*ASSIGNMENT:*
Could you transcribe all of the data exactly and skip any pictures?

*GIVEN INFORMATION:*
━━━━━━━━━━
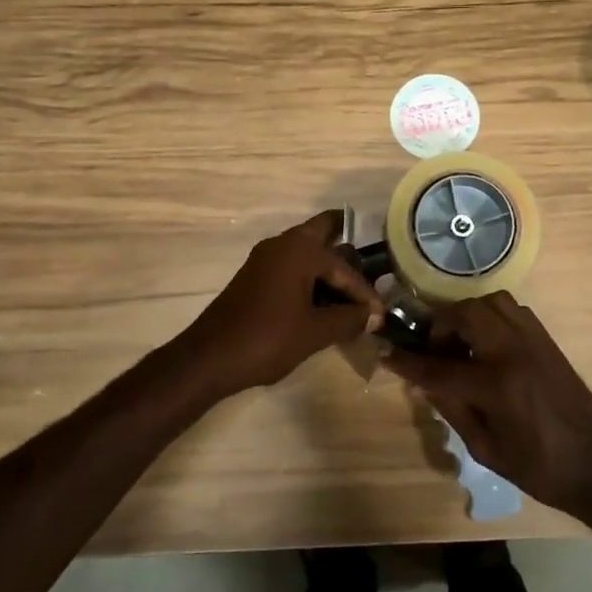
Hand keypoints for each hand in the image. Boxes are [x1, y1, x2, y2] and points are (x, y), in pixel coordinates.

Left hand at [176, 211, 385, 396]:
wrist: (210, 357)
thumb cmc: (267, 339)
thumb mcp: (316, 331)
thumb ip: (350, 319)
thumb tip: (374, 315)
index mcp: (299, 250)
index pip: (344, 267)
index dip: (365, 292)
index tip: (381, 314)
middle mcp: (282, 244)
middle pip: (322, 233)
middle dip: (346, 249)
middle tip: (371, 268)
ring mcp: (265, 259)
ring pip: (306, 252)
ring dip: (328, 267)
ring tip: (351, 294)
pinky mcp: (255, 276)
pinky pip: (291, 267)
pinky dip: (310, 278)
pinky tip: (323, 303)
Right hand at [386, 292, 591, 516]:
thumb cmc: (538, 467)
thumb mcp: (485, 448)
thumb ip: (452, 408)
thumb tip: (426, 381)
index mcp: (495, 384)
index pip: (438, 365)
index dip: (407, 360)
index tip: (385, 351)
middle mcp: (513, 351)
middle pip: (464, 314)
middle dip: (440, 327)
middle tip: (435, 350)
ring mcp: (533, 340)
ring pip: (490, 302)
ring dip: (467, 316)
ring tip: (461, 343)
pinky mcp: (547, 340)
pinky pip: (512, 310)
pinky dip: (491, 317)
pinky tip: (488, 345)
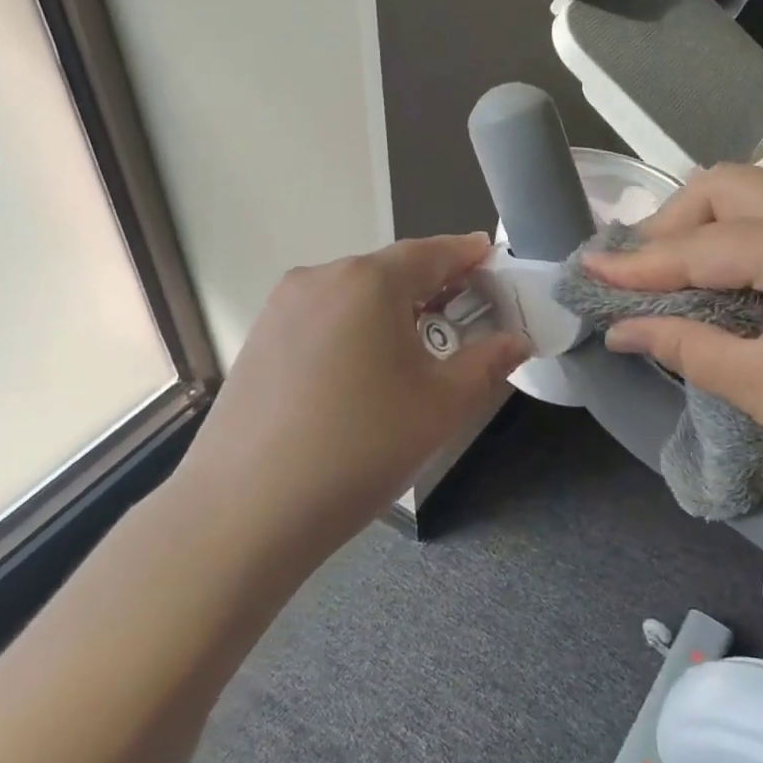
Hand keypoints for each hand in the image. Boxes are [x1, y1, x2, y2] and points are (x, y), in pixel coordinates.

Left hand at [178, 234, 527, 557]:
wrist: (246, 510)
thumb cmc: (361, 448)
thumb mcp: (441, 406)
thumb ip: (487, 362)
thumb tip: (516, 340)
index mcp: (368, 281)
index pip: (432, 252)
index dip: (467, 255)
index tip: (491, 259)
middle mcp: (320, 278)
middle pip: (389, 271)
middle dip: (431, 287)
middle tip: (464, 316)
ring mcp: (282, 307)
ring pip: (353, 295)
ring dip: (390, 311)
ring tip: (415, 351)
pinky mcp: (259, 338)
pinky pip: (322, 318)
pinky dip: (353, 329)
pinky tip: (361, 372)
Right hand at [585, 164, 762, 530]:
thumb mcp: (759, 383)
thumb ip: (682, 343)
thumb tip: (618, 329)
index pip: (700, 245)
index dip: (637, 264)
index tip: (586, 269)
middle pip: (729, 187)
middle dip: (673, 222)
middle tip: (638, 268)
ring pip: (761, 197)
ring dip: (709, 225)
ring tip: (672, 269)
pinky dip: (746, 239)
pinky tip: (726, 275)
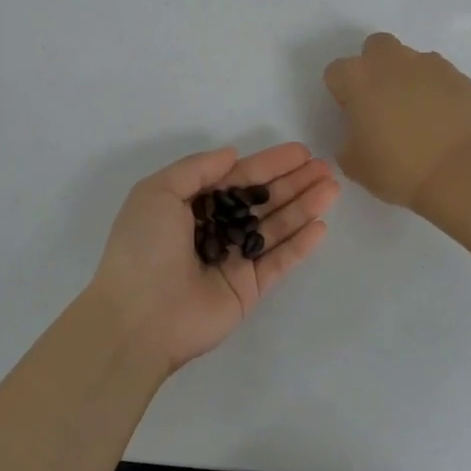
━━━━━━━━━━
*RESPONSE TO THE TASK:*
Hand keypoints for each hand in the image. Boxes are [x1, y1, x2, y2] and points are (x, y), in pixel coordinates.

Left hand at [176, 211, 385, 396]:
wrist: (210, 357)
thumb cmc: (267, 339)
thumb mcp: (316, 331)
thumb ip: (350, 319)
thumb tip: (374, 315)
index mcp: (299, 250)
index pip: (344, 267)
index dip: (365, 292)
index tip: (381, 314)
middle mcp: (282, 244)
middle pip: (322, 233)
middle dip: (346, 249)
middle tip: (371, 268)
ring mcp: (265, 259)
ring pip: (306, 252)
ring dip: (328, 267)
ring tip: (351, 294)
pinky mcp: (255, 276)
pinky pip: (291, 267)
pinky dip: (310, 278)
pinky tip: (323, 303)
Right hand at [386, 292, 591, 516]:
thumb cmc: (538, 467)
thumb mcp: (485, 448)
thumb ip: (452, 408)
thumb tip: (426, 381)
index mcp: (495, 384)
index pip: (438, 365)
index dip: (407, 360)
index tip: (385, 351)
middle mcp: (513, 351)
middle pip: (464, 314)
middle dip: (440, 327)
middle tip: (435, 350)
ring mcp: (533, 340)
ring pip: (490, 302)
ring dip: (467, 316)
ring tip: (461, 343)
pinky mcp: (547, 340)
pinky pip: (512, 310)
pinky dip: (491, 317)
pinky tip: (488, 345)
Hand keypoints for each hand in the image. Boxes are [x1, y1, x2, y2] and points are (x, y), in pixel coordinates.

Left hand at [178, 234, 527, 557]:
wrist: (246, 510)
thumb cmc: (361, 448)
thumb mcp: (441, 406)
thumb ip: (487, 362)
thumb tip: (516, 340)
index mcp: (368, 281)
index pip: (432, 252)
index dip: (467, 255)
index tip: (491, 259)
middle mcp: (320, 278)
middle pip: (389, 271)
middle dip: (431, 287)
middle tip: (464, 316)
ring mcp: (282, 307)
ring pip: (353, 295)
ring dip: (390, 311)
ring tip: (415, 351)
pinky mcp: (259, 338)
pinky pip: (322, 318)
pinky dip: (353, 329)
pinky tip: (361, 372)
Right hand at [585, 164, 762, 530]:
thumb mcp: (759, 383)
thumb ip: (682, 343)
thumb tip: (618, 329)
index pip: (700, 245)
index dip: (637, 264)
index tip: (586, 269)
middle pip: (729, 187)
middle dip: (673, 222)
middle tip: (638, 268)
ring pip: (761, 197)
ring dip: (709, 225)
ring tip: (672, 269)
pinky dip: (746, 239)
pinky tip: (726, 275)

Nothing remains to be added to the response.